[Data section]
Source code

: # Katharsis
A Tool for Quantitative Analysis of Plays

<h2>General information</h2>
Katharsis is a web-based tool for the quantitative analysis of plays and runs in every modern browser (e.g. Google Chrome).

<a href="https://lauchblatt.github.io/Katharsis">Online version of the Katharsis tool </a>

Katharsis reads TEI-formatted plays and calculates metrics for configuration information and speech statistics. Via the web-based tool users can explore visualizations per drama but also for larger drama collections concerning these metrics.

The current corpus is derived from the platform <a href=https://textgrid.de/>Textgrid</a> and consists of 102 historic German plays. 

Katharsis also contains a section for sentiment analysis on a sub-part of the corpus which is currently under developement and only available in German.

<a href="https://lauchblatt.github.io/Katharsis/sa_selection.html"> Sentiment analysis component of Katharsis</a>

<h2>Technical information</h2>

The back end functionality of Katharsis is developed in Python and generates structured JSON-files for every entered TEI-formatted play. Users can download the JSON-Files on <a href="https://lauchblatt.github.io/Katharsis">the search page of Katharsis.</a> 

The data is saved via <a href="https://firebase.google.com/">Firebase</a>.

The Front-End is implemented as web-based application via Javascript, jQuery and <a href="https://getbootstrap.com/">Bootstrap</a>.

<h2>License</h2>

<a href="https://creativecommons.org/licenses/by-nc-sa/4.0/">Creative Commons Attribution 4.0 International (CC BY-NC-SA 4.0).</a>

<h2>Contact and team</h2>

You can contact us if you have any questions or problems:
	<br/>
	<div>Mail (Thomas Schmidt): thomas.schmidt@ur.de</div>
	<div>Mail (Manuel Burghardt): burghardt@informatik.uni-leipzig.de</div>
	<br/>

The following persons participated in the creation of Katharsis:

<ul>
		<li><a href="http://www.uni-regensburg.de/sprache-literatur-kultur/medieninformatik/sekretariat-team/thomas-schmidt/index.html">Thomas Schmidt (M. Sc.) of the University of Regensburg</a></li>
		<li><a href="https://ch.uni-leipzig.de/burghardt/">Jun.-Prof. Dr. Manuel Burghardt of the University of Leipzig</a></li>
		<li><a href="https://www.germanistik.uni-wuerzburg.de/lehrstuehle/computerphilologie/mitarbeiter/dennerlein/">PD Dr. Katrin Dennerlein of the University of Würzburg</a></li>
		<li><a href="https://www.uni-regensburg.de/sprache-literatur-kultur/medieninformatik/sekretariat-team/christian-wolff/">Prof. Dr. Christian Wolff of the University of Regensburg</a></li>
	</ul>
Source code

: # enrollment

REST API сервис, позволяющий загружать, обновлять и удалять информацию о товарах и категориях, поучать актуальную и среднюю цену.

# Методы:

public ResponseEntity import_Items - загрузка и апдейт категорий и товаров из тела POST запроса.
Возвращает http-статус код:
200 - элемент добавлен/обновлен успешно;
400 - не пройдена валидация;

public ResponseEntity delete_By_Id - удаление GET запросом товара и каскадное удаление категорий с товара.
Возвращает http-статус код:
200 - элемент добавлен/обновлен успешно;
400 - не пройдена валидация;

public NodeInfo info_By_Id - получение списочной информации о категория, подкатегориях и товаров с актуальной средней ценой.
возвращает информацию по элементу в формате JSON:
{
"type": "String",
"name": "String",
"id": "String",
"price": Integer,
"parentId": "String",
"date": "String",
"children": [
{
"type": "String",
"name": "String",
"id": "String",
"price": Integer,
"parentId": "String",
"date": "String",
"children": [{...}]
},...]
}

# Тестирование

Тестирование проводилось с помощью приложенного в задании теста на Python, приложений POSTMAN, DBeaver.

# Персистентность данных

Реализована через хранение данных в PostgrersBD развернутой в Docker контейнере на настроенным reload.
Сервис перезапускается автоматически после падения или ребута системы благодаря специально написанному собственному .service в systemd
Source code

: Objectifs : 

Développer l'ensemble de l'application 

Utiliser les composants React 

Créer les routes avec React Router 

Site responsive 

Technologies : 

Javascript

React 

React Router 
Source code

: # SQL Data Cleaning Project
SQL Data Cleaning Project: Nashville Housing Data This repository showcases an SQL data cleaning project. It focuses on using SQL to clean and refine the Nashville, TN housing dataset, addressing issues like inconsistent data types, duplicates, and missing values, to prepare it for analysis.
[/Data section]
Your instructions:
Your answer must be the complete data, repeated word for word.

Final answer:
Source code

: # Katharsis
A Tool for Quantitative Analysis of Plays

<h2>General information</h2>
Katharsis is a web-based tool for the quantitative analysis of plays and runs in every modern browser (e.g. Google Chrome).

<a href="https://lauchblatt.github.io/Katharsis">Online version of the Katharsis tool </a>

Katharsis reads TEI-formatted plays and calculates metrics for configuration information and speech statistics. Via the web-based tool users can explore visualizations per drama but also for larger drama collections concerning these metrics.

The current corpus is derived from the platform <a href=https://textgrid.de/>Textgrid</a> and consists of 102 historic German plays. 

Katharsis also contains a section for sentiment analysis on a sub-part of the corpus which is currently under developement and only available in German.

<a href="https://lauchblatt.github.io/Katharsis/sa_selection.html"> Sentiment analysis component of Katharsis</a>

<h2>Technical information</h2>

The back end functionality of Katharsis is developed in Python and generates structured JSON-files for every entered TEI-formatted play. Users can download the JSON-Files on <a href="https://lauchblatt.github.io/Katharsis">the search page of Katharsis.</a> 

The data is saved via <a href="https://firebase.google.com/">Firebase</a>.

The Front-End is implemented as web-based application via Javascript, jQuery and <a href="https://getbootstrap.com/">Bootstrap</a>.

<h2>License</h2>

<a href="https://creativecommons.org/licenses/by-nc-sa/4.0/">Creative Commons Attribution 4.0 International (CC BY-NC-SA 4.0).</a>

<h2>Contact and team</h2>

You can contact us if you have any questions or problems:
	<br/>
	<div>Mail (Thomas Schmidt): thomas.schmidt@ur.de</div>
	<div>Mail (Manuel Burghardt): burghardt@informatik.uni-leipzig.de</div>
	<br/>

The following persons participated in the creation of Katharsis:

<ul>
		<li><a href="http://www.uni-regensburg.de/sprache-literatur-kultur/medieninformatik/sekretariat-team/thomas-schmidt/index.html">Thomas Schmidt (M. Sc.) of the University of Regensburg</a></li>
		<li><a href="https://ch.uni-leipzig.de/burghardt/">Jun.-Prof. Dr. Manuel Burghardt of the University of Leipzig</a></li>
		<li><a href="https://www.germanistik.uni-wuerzburg.de/lehrstuehle/computerphilologie/mitarbeiter/dennerlein/">PD Dr. Katrin Dennerlein of the University of Würzburg</a></li>
		<li><a href="https://www.uni-regensburg.de/sprache-literatur-kultur/medieninformatik/sekretariat-team/christian-wolff/">Prof. Dr. Christian Wolff of the University of Regensburg</a></li>
	</ul>
Source code

: # enrollment

REST API сервис, позволяющий загружать, обновлять и удалять информацию о товарах и категориях, поучать актуальную и среднюю цену.

# Методы:

public ResponseEntity import_Items - загрузка и апдейт категорий и товаров из тела POST запроса.
Возвращает http-статус код:
200 - элемент добавлен/обновлен успешно;
400 - не пройдена валидация;

public ResponseEntity delete_By_Id - удаление GET запросом товара и каскадное удаление категорий с товара.
Возвращает http-статус код:
200 - элемент добавлен/обновлен успешно;
400 - не пройдена валидация;

public NodeInfo info_By_Id - получение списочной информации о категория, подкатегориях и товаров с актуальной средней ценой.
возвращает информацию по элементу в формате JSON:
{
"type": "String",
"name": "String",
"id": "String",
"price": Integer,
"parentId": "String",
"date": "String",
"children": [
{
"type": "String",
"name": "String",
"id": "String",
"price": Integer,
"parentId": "String",
"date": "String",
"children": [{...}]
},...]
}

# Тестирование

Тестирование проводилось с помощью приложенного в задании теста на Python, приложений POSTMAN, DBeaver.

# Персистентность данных

Реализована через хранение данных в PostgrersBD развернутой в Docker контейнере на настроенным reload.
Сервис перезапускается автоматически после падения или ребута системы благодаря специально написанному собственному .service в systemd
Source code

: Objectifs : 

Développer l'ensemble de l'application 

Utiliser les composants React 

Créer les routes avec React Router 

Site responsive 

Technologies : 

Javascript

React 

React Router 
Source code

: # SQL Data Cleaning Project
SQL Data Cleaning Project: Nashville Housing Data This repository showcases an SQL data cleaning project. It focuses on using SQL to clean and refine the Nashville, TN housing dataset, addressing issues like inconsistent data types, duplicates, and missing values, to prepare it for analysis.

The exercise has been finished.